Falar em suicídio não pode. Homossexualismo também não. E aqui conto uma experiência pessoal. Quando publiquei a biografia do artista gráfico e estilista – pioneiro da moda no Brasil – Alceu Penna (1914-1980) – Alceu Penna e As Garotas do Brasil, fui massacrado por familiares do personagem apenas porque reproduzir uma frase que peguei no excelente livro “Cobras Criadas”, de Luiz Maklouf de Carvalho, que teria sido dita pelo jornalista David Nasser, uma dos mais notáveis canalhas do jornalismo brasileiro: “Alceu é o único veado que conheço que não dá o cu”. Nasser repetia isso todas as vezes que Alceu entrava na redação da revista O Cruzeiro, o que deixava o ilustrador irado. Ele tinha raiva de Nasser também porque o enganara certa vez: convenceu o o ilustrador a pegar com a amiga Carmen Miranda fotos de sua intimidade que foi usada numa biografia inventada por ele, cheia de mentiras e invencionices, apenas porque ela se negou a gravar sambas de sua autoria. Por isso, Carmen deixou de falar com ele.

 

Reprodução.
A capa do livro.

Em nenhum momento, eu disse que Alceu era homossexual, embora eu soubesse disso. Achei irrelevante. No caso, repito, eu precisava explicar que Nasser havia destruído a relação dele com Carmen. Dois parentes do artista me mandaram e-mails dos mais violentos, com ameaças de processo e mandar proibir o livro, além de insultos. Curiosamente, sou muito amigo de um sobrinho neto dele que gosta e aprova o livro. Fui acusado de fazer sensacionalismo e de inventar que o estilista era homossexual. Eu havia desonrado sua família, disseram, com essa mentira deslavada. Não baixei a guarda. Tratei com essas pessoas no mesmo tom de baixaria e desafiei que proibissem o livro. Acusei as duas pessoas de homofóbicas, por negarem a homossexualidade de um parente. Parei no momento em que palavrões ofensivos vieram do lado de lá. Lembro ter dito assim: “não ganhei merda nenhuma de dinheiro com esse livro, que foi feito para resgatar um personagem importante da nossa moda e da imprensa. Portanto, podem censurar o que quiser. Vão à merda.”

E ainda tenho que ler Paula Lavigne dizer que se ganha dinheiro com biografias no Brasil. Não é verdade. Tanto que conseguir editor é uma tarefa árdua.
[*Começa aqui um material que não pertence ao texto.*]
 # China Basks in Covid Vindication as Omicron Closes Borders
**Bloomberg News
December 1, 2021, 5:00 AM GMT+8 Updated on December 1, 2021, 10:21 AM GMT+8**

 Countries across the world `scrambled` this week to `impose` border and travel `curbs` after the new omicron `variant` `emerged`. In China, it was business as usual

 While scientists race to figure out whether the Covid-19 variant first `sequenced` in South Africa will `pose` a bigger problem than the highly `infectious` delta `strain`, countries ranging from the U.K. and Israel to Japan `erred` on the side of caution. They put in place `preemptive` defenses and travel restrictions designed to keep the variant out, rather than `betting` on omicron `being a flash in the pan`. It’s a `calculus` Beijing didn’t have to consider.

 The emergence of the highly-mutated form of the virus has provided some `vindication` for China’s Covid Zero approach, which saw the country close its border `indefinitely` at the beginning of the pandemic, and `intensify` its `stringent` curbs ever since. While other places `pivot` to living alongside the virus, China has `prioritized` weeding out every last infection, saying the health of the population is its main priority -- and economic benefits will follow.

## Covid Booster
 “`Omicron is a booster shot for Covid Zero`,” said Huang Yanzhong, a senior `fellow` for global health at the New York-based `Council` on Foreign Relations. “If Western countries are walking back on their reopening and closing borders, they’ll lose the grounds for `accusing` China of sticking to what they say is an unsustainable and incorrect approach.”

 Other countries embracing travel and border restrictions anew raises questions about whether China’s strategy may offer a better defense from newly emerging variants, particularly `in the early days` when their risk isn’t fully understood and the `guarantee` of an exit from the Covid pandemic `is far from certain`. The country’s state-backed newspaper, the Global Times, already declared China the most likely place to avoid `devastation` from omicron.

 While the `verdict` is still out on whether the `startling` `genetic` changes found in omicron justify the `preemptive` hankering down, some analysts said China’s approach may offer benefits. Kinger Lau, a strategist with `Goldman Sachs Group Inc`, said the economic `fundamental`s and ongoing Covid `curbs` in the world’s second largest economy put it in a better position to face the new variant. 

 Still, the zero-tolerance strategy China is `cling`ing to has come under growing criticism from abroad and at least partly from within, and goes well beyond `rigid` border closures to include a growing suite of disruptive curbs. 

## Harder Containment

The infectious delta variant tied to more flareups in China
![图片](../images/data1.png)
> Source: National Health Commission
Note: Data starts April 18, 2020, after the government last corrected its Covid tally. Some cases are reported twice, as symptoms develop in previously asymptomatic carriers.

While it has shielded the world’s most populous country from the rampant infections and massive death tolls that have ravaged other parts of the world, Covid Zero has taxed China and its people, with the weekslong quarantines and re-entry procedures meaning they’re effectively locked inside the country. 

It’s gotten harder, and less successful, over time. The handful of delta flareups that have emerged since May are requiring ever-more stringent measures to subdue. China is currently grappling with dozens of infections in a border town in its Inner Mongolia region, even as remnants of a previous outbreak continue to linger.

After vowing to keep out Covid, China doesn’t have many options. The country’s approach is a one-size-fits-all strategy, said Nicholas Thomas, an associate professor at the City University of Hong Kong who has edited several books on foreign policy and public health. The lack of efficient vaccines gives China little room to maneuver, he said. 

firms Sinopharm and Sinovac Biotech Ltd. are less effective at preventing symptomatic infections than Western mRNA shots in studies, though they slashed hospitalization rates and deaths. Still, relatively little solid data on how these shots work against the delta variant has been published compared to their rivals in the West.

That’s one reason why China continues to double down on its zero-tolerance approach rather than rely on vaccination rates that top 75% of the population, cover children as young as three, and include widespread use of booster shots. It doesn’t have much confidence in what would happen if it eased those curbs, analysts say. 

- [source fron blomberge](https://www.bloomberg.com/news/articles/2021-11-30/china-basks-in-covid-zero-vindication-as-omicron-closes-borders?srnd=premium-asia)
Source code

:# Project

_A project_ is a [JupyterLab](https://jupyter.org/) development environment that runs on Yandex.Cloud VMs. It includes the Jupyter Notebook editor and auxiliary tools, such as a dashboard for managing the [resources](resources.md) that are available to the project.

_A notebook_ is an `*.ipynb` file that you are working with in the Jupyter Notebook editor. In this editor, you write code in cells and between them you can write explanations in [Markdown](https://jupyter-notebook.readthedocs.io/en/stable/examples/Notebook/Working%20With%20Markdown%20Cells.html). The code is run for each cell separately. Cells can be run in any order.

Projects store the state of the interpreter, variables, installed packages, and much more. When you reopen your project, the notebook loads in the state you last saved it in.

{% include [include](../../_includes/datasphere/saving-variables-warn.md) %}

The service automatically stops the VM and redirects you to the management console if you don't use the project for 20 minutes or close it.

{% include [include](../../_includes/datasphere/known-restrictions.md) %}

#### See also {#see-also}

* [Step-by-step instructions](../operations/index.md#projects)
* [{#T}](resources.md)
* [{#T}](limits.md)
Elogiam a seriedade do meu trabalho, mas dizem que biografia não dá dinheiro. A propósito, alguém aí quer publicar a biografia do produtor de cinema e rei da dublagem Herbert Richers? Tá prontinho… E vai vender pra caralho, espero.


Comentários

Uma resposta para “Biografias: suicídios e homossexualismo nem pensar”

  1. Avatar de Luiza Penna de Andrade
    Luiza Penna de Andrade

    Olá, Gonçalo! Ainda bem que a vida e as pessoas mudam, muitas vezes para melhor. Vamos focar no presente e no futuro da grande obra de Alceu Penna, tão bem exposta no seu livro. Abraço.